Balzer et al. summarise the long debate about the standard view on this issue as follows: "First, all criteria of observability proposed up to now are vulnerable to serious objections. Second, these criteria would not contribute to our task because in all advanced theories there will be no observational concepts at all — at least if we take `observational´ in the more philosophical sense of not involving any theory. Third, it can be shown that none of the concepts of an advanced theory can be defined in terms of observational concepts" (1987: 48). Not only can you not verify a theory by empirical observation, but you cannot even be certain about falsifying a theory.
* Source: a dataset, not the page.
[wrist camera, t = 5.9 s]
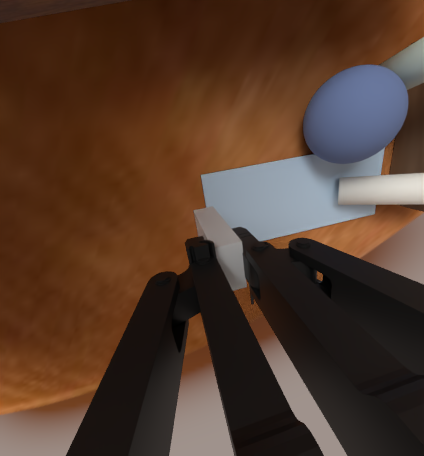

A theory is not validated by "observations" but by other theories (observational theories). Because of this reference to other theories, in fact a nested structure, the theory-ladenness of each observation has negative consequences for the completeness and self-sufficiency of scientific theories (cf. Carrier 1994: 1-19). These problems apply equally to simulations, which are just theories in process.

We can give examples of these difficulties in the area of social simulation. To compare Axelrod´s The evolution of cooperation (Axelrod 1984) and all the subsequent work on iterated prisoners´ dilemmas with the 'real world', we would need to observe 'real' IPDs, but this cannot be done in a theory-neutral way. The same problems arise with the growing body of work on opinion dynamics (e.g. Deffuant, Neau, Amblard and Weisbuch 2000; Ben-Naim, Krapivsky and Redner 2003; Weisbuch 2004). The latter starts with some simple assumptions about how agents' opinions affect the opinions of other agents and shows under which circumstances the result is a consensus, polarisation or fragmentation. However, how could these results be validated against observations without involving again a considerable amount of theory?

Important features of the target might not be observable at all. We cannot, for example, observe learning. We can just use some indicators to measure the consequences of learning and assume that learning has taken place. In science simulations, the lack of observability of significant features is one of the prime motivations for carrying out a simulation in the first place.

There are also more technical problems. Validity tests should be "exercised over a full range of inputs and the outputs are observed for correctness" (Cole 2000: 23). However, the possibility of such testing is rejected: "real life systems have too many inputs, resulting in a combinatorial explosion of test cases". Therefore, simulations have "too many inputs/outputs to be able to test strictly" (ibid).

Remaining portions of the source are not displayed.